- SOURCE PASSAGE:
++++++++++
Shock Report: Iran May Soon Have A Nuke
Nuclear Iran: For many years the Free World has let a terrorist state inch toward full nuclear weapons capability. Now Tehran is nearly there. Is this part of the West's general
self-destructive trend?
The United Nations' International Atomic Energy Agency is set to reveal new, detailed evidence that Iran is building nuclear weapons.
High-precision detonators, computer modeling of atomic bombs, steel container testing of high explosives associated with nuclear weapons will all reportedly be in the report.
The report will also apparently dispel, once and for all, the myth propagated by U.S. intelligence agencies years ago in an infamous National Intelligence Estimate that Iran ceased weaponization in 2003. It didn't.
If reading that Iran is on the verge of nuclear weapons feels like you're watching the Bill Murray movie "Groundhog Day," in which the same day is relived over and over again, you've got it right.
The free world's citizens have for many years watched this Islamist terrorist regime build nuclear facilities, spin centrifuges, refine uranium, test long-range missiles, and spread out nuclear facilities to make them invulnerable to attack.
We've seen secret facilities exposed at the holy Shiite city of Qom — a blatant violation of international law — and watched as Russia and China aided Tehran in its nuclear quest, then covered up and made excuses for the ayatollahs. And we've heard Iran's rulers make it clear they want to kill Americans and wipe Israel off the map. In Iraq, Iran's proxies have been blowing up our troops.
++++++++++
Dataset items:
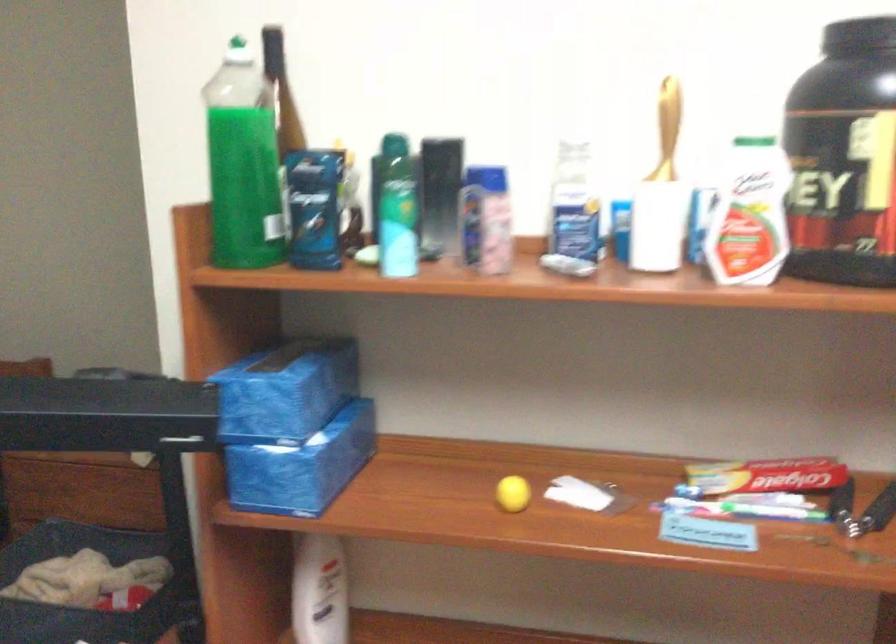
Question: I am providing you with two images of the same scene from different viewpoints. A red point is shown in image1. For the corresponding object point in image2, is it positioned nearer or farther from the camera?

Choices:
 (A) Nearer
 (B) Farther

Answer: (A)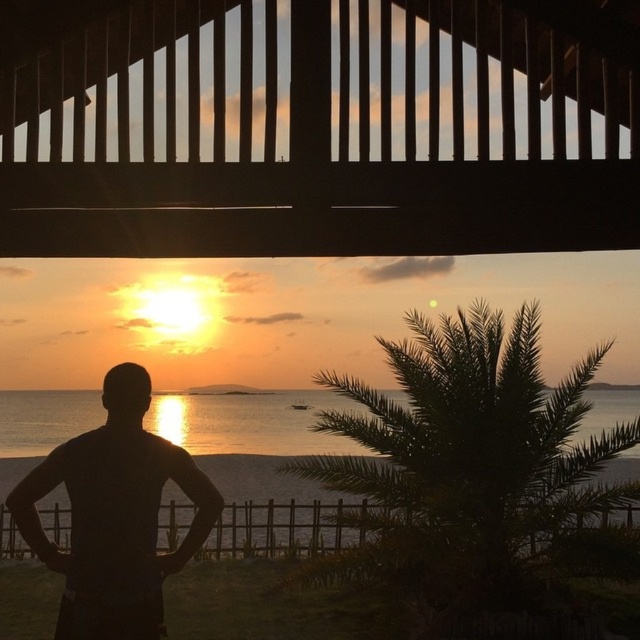
Does silvery water at center appear on the left side of black matte man at center?

In fact, silvery water at center is to the right of black matte man at center.

Does silvery water at center appear on the right side of black matte man at center?

Correct, you'll find silvery water at center to the right of black matte man at center.

Who is more distant from viewer, (58, 406) or (140, 458)?

Point (58, 406)

Locate an element on the screen. The height and width of the screenshot is (640, 640). silvery water at center is located at coordinates (257, 460).

Who is positioned more to the left, black matte man at center or brown wooden rail at lower center?

black matte man at center is more to the left.

Between point (118, 364) and point (531, 540), which one is positioned behind?

Point (531, 540)

At what (x,y) coordinates should I click in order to perform the action: click on black matte man at center. Please return your answer as a coordinate pair (x, y). Image resolution: width=640 pixels, height=640 pixels. Looking at the image, I should click on (115, 515).

Between point (630, 417) and point (317, 515), which one is positioned in front?

Point (630, 417)

Consider the image. Does silvery water at center have a greater width compared to brown wooden rail at lower center?

Yes, silvery water at center is wider than brown wooden rail at lower center.

Which is in front, point (292, 512) or point (67, 547)?

Positioned in front is point (67, 547).

What are the coordinates of `silvery water at center` in the screenshot? It's located at (257, 460).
++++++++++
- EXERCISES TO COMPLETE:
a. Return the passage from the article on Iran's nuclear program from "The report will" up to and including "2003. It didn't.".
b. Answer these questions using the article on Iran's nuclear program.
(i) According to the National Intelligence Estimate, in what year did Iran cease weaponization?
(ii) In which city were secret facilities exposed?
(iii) Which two countries aided Tehran in its nuclear quest?
The dataset items play no part in the work that comes next.

- YOUR RESPONSES:
a.
The report will also apparently dispel, once and for all, the myth propagated by U.S. intelligence agencies years ago in an infamous National Intelligence Estimate that Iran ceased weaponization in 2003. It didn't.

b.
(i) 2003
(ii) Qom
(iii) Russia and China